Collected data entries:

_ _ _ _ _ _ _

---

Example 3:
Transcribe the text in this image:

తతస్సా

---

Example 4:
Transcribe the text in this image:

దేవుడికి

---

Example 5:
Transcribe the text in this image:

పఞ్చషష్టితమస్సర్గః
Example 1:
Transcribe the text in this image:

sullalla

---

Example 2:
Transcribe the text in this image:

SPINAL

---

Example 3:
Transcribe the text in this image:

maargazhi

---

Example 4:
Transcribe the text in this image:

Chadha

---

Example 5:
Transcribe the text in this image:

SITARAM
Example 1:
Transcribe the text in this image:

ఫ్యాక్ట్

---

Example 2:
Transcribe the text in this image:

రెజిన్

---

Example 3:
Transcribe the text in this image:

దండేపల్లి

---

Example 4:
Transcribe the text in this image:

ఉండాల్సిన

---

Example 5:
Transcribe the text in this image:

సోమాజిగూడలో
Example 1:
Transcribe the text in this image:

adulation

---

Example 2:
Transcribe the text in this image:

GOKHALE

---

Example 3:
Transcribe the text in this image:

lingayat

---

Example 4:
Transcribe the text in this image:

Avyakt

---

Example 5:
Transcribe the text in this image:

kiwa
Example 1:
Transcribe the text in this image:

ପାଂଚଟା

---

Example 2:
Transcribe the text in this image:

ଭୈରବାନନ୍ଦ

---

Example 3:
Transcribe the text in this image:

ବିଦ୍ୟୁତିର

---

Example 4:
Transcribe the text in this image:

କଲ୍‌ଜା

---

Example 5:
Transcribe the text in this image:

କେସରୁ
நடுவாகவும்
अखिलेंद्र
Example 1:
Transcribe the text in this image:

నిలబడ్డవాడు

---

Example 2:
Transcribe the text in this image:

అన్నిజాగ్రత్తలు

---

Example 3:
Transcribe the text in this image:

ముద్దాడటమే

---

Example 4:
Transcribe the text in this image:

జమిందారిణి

_ _ _ _ _ _ _

- _Exercise directions_:
Give the records above again, word for word.

- _Solution_:
---

Example 3:
Transcribe the text in this image:

తతస్సా

---

Example 4:
Transcribe the text in this image:

దేవుడికి

---

Example 5:
Transcribe the text in this image:

పఞ్చషష్టితమస్సర్గః
Example 1:
Transcribe the text in this image:

sullalla

---

Example 2:
Transcribe the text in this image:

SPINAL

---

Example 3:
Transcribe the text in this image:

maargazhi

---

Example 4:
Transcribe the text in this image:

Chadha

---

Example 5:
Transcribe the text in this image:

SITARAM
Example 1:
Transcribe the text in this image:

ఫ్యాక్ట్

---

Example 2:
Transcribe the text in this image:

రెజిన్

---

Example 3:
Transcribe the text in this image:

దండేపల్లి

---

Example 4:
Transcribe the text in this image:

ఉండాల్సిన

---

Example 5:
Transcribe the text in this image:

సోమాజిగూడలో
Example 1:
Transcribe the text in this image:

adulation

---

Example 2:
Transcribe the text in this image:

GOKHALE

---

Example 3:
Transcribe the text in this image:

lingayat

---

Example 4:
Transcribe the text in this image:

Avyakt

---

Example 5:
Transcribe the text in this image:

kiwa
Example 1:
Transcribe the text in this image:

ପାଂଚଟା

---

Example 2:
Transcribe the text in this image:

ଭୈରବାନନ୍ଦ

---

Example 3:
Transcribe the text in this image:

ବିଦ୍ୟୁତିର

---

Example 4:
Transcribe the text in this image:

କଲ୍‌ଜା

---

Example 5:
Transcribe the text in this image:

କେସରୁ
நடுவாகவும்
अखिलेंद्र
Example 1:
Transcribe the text in this image:

నిలబడ్డవాడు

---

Example 2:
Transcribe the text in this image:

అన్నిజాగ్రత్తలు

---

Example 3:
Transcribe the text in this image:

ముద్దాడటమే

---

Example 4:
Transcribe the text in this image:

జమిందారిణి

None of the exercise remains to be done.